(Beginning of SOURCE RECORDS)

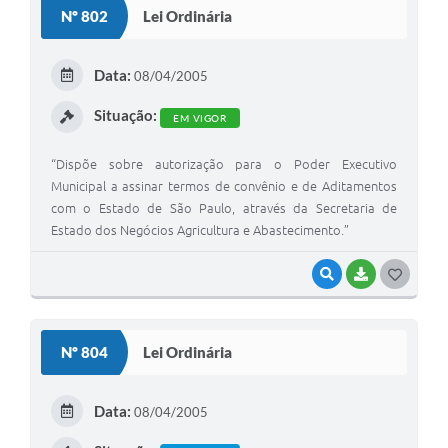
Nº 802
Lei Ordinária
T
E
Data:
08/04/2005
I
Situação:
EM VIGOR
“Dispõe sobre autorização para o Poder Executivo
Municipal a assinar termos de convênio e de Aditamentos
com o Estado de São Paulo, através da Secretaria de
Estado dos Negócios Agricultura e Abastecimento.”
VISUALIZAR
BAIXAR
G
O
S
Nº 804
Lei Ordinária
T
E
Data:
08/04/2005
I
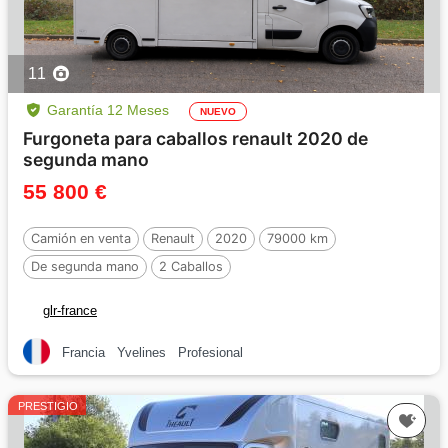
11
Garantía 12 Meses
NUEVO
Furgoneta para caballos renault 2020 de
segunda mano
55 800 €
Camión en venta
Renault
2020
79000 km
De segunda mano
2 Caballos
glr-france
Francia
Yvelines
Profesional
PRESTIGIO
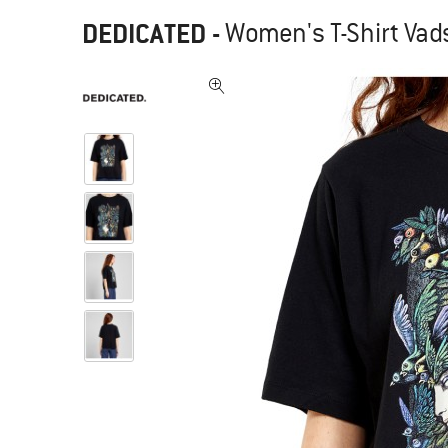
DEDICATED
-
Women's T-Shirt Vad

(End of SOURCE RECORDS)

Output each record above exactly; omit the images.

### OUTPUT BELOW
Nº 802
Lei Ordinária
T
E
Data:
08/04/2005
I
Situação:
EM VIGOR
“Dispõe sobre autorização para o Poder Executivo
Municipal a assinar termos de convênio e de Aditamentos
com o Estado de São Paulo, através da Secretaria de
Estado dos Negócios Agricultura e Abastecimento.”
VISUALIZAR
BAIXAR
G
O
S
Nº 804
Lei Ordinária
T
E
Data:
08/04/2005
I
11
Garantía 12 Meses
NUEVO
Furgoneta para caballos renault 2020 de
segunda mano
55 800 €
Camión en venta
Renault
2020
79000 km
De segunda mano
2 Caballos
glr-france
Francia
Yvelines
Profesional
PRESTIGIO
DEDICATED
-
Women's T-Shirt Vad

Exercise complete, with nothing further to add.